__What to work on__
Scan the material below and report how many lines include the string "root"; nothing else belongs in the reply.

__The input__
^^^^

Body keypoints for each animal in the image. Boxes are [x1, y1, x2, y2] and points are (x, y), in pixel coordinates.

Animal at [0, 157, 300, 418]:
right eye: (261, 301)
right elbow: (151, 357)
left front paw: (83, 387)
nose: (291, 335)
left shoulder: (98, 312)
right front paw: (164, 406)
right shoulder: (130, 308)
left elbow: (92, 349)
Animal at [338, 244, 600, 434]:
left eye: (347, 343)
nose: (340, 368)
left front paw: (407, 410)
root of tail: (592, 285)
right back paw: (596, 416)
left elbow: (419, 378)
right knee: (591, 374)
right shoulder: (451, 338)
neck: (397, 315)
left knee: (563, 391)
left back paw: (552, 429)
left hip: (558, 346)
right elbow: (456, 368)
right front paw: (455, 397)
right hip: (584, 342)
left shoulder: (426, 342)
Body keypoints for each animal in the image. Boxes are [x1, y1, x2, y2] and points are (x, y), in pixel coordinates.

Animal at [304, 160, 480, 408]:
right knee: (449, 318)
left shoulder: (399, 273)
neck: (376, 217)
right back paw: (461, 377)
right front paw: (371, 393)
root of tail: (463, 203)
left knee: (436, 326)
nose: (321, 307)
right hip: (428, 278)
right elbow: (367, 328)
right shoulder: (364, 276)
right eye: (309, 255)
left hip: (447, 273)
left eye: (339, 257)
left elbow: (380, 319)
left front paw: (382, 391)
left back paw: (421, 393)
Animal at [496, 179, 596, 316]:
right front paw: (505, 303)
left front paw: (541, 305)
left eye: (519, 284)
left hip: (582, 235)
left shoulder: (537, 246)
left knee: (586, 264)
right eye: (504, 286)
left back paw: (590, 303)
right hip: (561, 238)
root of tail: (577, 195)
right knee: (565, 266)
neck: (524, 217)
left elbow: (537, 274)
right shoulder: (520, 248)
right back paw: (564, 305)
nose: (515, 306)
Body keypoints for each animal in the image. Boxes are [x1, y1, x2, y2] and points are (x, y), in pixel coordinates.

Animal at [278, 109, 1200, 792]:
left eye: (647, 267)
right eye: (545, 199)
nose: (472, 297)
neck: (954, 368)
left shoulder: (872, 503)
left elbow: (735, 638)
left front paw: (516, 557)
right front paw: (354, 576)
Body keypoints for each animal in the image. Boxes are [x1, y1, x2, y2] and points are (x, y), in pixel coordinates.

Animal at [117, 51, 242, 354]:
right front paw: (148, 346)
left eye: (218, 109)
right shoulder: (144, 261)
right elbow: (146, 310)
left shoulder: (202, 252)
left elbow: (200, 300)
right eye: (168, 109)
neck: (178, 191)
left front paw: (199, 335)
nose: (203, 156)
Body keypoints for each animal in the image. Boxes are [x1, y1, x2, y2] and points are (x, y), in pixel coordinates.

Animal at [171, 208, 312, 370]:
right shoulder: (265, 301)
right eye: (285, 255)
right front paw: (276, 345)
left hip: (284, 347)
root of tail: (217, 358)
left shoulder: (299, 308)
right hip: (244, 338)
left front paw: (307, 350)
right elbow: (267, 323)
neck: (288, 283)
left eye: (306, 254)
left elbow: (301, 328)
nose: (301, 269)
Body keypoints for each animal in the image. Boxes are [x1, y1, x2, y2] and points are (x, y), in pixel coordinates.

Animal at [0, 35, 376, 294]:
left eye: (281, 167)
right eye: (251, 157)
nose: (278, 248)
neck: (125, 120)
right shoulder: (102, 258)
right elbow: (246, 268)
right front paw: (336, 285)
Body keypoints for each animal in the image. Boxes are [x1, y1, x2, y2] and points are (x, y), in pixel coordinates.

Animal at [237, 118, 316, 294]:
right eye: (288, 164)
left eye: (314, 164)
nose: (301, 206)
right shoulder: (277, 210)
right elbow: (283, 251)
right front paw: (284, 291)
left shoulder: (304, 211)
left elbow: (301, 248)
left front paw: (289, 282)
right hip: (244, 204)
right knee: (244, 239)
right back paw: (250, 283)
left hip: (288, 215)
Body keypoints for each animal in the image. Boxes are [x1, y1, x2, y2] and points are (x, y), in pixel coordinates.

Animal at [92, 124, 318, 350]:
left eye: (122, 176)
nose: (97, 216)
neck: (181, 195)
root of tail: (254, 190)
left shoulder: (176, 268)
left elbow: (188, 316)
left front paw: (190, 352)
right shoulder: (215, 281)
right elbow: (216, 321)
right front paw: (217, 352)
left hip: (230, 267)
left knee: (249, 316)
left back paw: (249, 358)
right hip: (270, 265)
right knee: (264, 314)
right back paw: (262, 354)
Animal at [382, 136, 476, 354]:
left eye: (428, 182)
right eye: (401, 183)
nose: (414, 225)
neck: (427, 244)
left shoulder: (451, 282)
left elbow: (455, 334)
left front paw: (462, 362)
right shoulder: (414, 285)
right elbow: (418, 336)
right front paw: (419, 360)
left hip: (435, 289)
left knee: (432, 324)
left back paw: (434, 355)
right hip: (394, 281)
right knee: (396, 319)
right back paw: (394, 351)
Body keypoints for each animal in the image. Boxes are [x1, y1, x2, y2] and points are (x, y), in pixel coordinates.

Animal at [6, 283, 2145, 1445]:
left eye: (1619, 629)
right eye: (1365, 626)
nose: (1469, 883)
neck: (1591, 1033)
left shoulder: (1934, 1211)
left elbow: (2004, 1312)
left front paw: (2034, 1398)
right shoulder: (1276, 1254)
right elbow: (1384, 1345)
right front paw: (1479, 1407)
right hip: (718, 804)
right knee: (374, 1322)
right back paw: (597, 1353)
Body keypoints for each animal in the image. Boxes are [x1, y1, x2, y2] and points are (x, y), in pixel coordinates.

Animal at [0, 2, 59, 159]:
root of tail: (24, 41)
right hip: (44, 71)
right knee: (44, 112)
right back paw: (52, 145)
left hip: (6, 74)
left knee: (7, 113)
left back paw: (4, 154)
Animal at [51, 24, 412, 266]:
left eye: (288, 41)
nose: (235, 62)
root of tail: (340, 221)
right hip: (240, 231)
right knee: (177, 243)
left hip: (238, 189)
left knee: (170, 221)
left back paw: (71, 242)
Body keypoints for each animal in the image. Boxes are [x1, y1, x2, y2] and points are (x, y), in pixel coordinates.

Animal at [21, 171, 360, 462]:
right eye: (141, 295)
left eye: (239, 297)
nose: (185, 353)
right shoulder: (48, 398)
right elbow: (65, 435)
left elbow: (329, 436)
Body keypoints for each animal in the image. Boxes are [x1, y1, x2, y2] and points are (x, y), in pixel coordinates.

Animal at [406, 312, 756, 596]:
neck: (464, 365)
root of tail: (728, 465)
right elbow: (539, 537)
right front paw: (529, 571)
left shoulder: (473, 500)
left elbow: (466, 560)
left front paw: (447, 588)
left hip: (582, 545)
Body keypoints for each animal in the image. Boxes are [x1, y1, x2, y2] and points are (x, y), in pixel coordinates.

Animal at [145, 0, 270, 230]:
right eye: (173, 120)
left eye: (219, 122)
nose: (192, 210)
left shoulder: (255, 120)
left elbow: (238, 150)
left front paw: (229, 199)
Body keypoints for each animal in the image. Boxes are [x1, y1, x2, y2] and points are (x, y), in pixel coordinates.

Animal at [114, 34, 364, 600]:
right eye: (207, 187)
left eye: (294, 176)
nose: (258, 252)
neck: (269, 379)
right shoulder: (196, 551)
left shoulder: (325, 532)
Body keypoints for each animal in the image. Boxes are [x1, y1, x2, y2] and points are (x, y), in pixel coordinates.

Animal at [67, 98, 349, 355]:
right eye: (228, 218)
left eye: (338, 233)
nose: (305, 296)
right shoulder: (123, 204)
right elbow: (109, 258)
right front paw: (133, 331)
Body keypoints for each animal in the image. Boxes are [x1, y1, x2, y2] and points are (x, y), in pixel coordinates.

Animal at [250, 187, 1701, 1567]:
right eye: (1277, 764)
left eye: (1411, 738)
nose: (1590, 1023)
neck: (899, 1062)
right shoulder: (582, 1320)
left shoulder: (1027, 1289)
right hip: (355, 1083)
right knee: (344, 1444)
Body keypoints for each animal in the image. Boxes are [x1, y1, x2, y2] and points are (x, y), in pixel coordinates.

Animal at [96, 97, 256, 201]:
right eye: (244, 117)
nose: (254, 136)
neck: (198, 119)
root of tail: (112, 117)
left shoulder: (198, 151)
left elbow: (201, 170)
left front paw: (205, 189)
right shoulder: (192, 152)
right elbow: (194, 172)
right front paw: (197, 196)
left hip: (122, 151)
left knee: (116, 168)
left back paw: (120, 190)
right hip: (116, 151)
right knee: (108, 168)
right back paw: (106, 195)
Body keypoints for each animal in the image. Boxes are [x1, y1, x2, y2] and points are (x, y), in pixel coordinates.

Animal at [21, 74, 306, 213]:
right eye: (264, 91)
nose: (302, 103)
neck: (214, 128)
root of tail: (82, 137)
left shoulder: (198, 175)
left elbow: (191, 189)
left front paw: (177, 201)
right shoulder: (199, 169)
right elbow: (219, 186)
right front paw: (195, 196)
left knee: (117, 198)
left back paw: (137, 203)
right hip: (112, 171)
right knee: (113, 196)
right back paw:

^^^^

__Exercise output__
10